Please output exactly the part of the records below that opens with the line containing "45: (321, 616, 1.00)" and closes with the line containing "54: (256, 398, 0.89)", both lines included, and nothing else.

SUPPLIED RECORDS section start

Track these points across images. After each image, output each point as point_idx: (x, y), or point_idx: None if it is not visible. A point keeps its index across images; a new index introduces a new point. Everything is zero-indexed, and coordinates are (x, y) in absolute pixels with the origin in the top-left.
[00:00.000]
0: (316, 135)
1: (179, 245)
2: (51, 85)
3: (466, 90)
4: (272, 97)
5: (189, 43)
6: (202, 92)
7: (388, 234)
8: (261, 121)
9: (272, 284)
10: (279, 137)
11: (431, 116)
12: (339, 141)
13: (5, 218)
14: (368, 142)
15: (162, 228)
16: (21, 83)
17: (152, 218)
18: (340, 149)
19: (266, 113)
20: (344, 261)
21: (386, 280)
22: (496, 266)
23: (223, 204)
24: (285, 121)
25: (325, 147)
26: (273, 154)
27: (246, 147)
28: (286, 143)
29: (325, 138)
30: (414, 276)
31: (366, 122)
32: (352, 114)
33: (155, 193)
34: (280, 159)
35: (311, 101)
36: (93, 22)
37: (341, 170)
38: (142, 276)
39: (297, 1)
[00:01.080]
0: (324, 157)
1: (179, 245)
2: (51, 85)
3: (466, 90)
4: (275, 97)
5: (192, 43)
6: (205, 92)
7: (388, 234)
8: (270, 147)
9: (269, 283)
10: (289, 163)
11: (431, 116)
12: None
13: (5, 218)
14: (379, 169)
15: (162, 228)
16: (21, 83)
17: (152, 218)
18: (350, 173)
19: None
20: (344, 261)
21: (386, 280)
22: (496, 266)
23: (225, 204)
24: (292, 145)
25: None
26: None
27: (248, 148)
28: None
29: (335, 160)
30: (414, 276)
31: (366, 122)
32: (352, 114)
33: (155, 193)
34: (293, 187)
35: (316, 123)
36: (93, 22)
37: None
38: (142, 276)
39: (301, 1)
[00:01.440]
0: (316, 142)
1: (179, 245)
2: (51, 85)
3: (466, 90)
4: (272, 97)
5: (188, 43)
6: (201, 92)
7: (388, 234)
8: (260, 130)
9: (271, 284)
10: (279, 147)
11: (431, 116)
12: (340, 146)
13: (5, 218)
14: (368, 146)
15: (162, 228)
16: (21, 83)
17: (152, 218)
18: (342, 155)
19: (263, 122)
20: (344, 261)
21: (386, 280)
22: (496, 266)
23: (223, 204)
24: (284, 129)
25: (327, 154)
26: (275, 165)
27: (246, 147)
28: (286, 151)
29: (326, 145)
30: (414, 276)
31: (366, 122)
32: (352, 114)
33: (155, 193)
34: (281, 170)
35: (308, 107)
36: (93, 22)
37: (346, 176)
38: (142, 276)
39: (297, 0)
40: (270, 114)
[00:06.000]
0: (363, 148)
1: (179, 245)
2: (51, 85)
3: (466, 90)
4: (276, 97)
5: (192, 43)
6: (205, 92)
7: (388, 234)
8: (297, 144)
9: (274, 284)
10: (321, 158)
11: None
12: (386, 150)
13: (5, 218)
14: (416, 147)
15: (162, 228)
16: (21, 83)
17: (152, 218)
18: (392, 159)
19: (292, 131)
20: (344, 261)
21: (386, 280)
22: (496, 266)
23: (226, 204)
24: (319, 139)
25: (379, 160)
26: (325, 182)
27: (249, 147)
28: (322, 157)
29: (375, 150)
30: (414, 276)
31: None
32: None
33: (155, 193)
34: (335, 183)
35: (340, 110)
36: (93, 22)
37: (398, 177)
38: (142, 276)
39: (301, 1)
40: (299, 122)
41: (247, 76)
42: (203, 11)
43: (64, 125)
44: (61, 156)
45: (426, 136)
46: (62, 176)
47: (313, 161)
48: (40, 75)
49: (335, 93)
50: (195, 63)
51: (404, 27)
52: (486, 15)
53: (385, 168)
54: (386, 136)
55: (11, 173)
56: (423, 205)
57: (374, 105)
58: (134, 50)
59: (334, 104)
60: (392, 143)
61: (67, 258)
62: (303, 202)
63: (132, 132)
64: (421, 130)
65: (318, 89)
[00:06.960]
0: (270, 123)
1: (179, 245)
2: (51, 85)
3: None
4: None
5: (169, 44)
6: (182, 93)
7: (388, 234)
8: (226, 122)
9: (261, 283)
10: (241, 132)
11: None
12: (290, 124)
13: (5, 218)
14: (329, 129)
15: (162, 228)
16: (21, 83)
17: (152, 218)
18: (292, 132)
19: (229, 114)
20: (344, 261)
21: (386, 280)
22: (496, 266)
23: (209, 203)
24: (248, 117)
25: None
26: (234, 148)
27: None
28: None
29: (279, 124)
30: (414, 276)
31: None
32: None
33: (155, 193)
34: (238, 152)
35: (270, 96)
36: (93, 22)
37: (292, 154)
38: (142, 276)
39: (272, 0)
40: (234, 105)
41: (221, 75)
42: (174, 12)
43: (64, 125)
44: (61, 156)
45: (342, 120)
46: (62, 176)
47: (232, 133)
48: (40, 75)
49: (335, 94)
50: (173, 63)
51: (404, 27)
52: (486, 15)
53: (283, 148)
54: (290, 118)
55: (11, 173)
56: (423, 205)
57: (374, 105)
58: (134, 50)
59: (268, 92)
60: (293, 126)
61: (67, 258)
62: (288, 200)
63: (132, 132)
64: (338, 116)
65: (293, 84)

SUPPLIED RECORDS section end
SUPPLIED RECORDS section start

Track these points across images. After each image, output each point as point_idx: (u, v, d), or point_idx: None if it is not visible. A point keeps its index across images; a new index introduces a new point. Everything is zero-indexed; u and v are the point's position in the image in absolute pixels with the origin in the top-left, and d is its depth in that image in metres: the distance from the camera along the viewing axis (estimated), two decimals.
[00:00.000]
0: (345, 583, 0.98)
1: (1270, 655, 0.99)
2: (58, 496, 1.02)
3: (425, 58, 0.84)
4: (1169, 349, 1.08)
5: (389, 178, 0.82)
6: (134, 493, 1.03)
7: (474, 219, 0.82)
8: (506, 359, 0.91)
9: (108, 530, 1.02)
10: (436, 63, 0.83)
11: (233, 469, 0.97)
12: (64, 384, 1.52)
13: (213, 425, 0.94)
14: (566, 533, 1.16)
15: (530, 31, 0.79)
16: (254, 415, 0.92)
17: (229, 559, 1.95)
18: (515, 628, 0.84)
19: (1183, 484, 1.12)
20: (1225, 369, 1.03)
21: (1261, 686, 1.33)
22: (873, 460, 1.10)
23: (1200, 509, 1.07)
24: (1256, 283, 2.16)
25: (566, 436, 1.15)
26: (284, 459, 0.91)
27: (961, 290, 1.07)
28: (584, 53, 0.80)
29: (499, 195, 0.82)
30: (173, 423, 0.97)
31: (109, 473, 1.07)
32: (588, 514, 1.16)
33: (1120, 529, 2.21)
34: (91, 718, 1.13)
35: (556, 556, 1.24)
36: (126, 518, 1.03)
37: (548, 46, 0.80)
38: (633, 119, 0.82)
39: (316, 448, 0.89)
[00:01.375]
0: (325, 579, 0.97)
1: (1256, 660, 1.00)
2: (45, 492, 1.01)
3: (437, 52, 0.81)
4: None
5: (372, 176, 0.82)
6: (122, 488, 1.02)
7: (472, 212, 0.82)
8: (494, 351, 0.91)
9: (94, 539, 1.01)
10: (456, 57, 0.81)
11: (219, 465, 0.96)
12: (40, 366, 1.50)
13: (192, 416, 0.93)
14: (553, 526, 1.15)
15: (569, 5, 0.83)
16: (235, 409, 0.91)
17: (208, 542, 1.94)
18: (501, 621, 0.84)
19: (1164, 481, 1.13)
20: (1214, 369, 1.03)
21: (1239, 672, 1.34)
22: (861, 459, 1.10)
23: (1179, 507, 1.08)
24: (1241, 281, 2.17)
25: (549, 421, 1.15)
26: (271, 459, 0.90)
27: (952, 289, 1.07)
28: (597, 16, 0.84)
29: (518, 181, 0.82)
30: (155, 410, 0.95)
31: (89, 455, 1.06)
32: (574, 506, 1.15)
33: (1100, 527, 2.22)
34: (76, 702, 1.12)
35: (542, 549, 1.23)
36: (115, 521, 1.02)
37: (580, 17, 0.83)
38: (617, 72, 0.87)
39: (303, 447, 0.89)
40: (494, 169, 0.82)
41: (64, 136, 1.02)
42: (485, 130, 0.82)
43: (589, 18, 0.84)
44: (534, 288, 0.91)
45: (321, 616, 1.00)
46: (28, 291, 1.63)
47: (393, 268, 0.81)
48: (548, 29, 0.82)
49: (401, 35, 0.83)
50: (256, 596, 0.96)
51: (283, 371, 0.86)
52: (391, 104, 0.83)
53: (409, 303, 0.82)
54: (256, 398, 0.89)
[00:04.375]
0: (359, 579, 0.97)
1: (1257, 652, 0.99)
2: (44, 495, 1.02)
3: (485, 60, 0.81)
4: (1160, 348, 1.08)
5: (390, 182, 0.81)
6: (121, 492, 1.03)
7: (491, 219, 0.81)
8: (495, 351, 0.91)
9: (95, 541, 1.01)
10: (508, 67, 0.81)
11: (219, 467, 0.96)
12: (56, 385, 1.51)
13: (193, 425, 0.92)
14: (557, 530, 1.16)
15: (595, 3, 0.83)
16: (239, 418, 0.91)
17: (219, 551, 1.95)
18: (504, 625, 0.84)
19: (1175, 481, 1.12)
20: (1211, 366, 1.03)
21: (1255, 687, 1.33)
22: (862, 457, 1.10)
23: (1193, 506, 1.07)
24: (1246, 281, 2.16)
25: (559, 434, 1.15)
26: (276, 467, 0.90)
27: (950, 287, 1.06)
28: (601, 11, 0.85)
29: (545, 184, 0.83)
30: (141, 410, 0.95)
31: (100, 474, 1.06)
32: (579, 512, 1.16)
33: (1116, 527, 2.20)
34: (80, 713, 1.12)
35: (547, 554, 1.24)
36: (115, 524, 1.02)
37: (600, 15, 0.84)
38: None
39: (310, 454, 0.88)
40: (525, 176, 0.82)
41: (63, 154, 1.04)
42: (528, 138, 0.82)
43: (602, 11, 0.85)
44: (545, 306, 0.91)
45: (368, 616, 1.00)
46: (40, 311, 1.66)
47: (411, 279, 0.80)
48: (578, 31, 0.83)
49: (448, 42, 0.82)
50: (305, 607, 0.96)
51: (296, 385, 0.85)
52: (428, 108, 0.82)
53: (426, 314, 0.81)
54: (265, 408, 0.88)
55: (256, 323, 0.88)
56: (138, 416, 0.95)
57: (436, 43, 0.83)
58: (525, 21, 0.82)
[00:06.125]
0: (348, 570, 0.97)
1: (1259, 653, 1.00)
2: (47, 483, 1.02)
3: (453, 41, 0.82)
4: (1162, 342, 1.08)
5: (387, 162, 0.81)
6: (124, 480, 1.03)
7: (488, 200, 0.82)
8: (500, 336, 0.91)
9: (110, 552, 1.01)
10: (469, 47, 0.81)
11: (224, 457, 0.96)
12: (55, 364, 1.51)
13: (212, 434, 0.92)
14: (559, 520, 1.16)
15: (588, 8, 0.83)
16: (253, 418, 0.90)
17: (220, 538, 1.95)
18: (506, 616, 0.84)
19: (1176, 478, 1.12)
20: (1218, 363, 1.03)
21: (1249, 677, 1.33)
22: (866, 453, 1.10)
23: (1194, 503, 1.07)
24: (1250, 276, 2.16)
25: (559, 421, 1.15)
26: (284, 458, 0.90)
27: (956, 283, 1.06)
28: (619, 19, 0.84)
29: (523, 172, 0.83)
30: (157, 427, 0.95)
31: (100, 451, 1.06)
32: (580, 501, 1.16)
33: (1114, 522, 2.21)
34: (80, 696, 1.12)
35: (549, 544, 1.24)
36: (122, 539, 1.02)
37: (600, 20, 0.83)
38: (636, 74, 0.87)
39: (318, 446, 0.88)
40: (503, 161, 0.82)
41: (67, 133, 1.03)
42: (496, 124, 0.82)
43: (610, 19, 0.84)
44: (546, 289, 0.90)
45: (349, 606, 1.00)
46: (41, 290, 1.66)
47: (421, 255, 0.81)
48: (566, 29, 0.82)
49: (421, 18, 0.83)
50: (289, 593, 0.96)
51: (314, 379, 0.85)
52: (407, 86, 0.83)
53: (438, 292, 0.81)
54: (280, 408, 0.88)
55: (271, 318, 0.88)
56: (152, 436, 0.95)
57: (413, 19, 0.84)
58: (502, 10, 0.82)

SUPPLIED RECORDS section end

SOLUTION TO THIS PROBLEM:
45: (321, 616, 1.00)
46: (28, 291, 1.63)
47: (393, 268, 0.81)
48: (548, 29, 0.82)
49: (401, 35, 0.83)
50: (256, 596, 0.96)
51: (283, 371, 0.86)
52: (391, 104, 0.83)
53: (409, 303, 0.82)
54: (256, 398, 0.89)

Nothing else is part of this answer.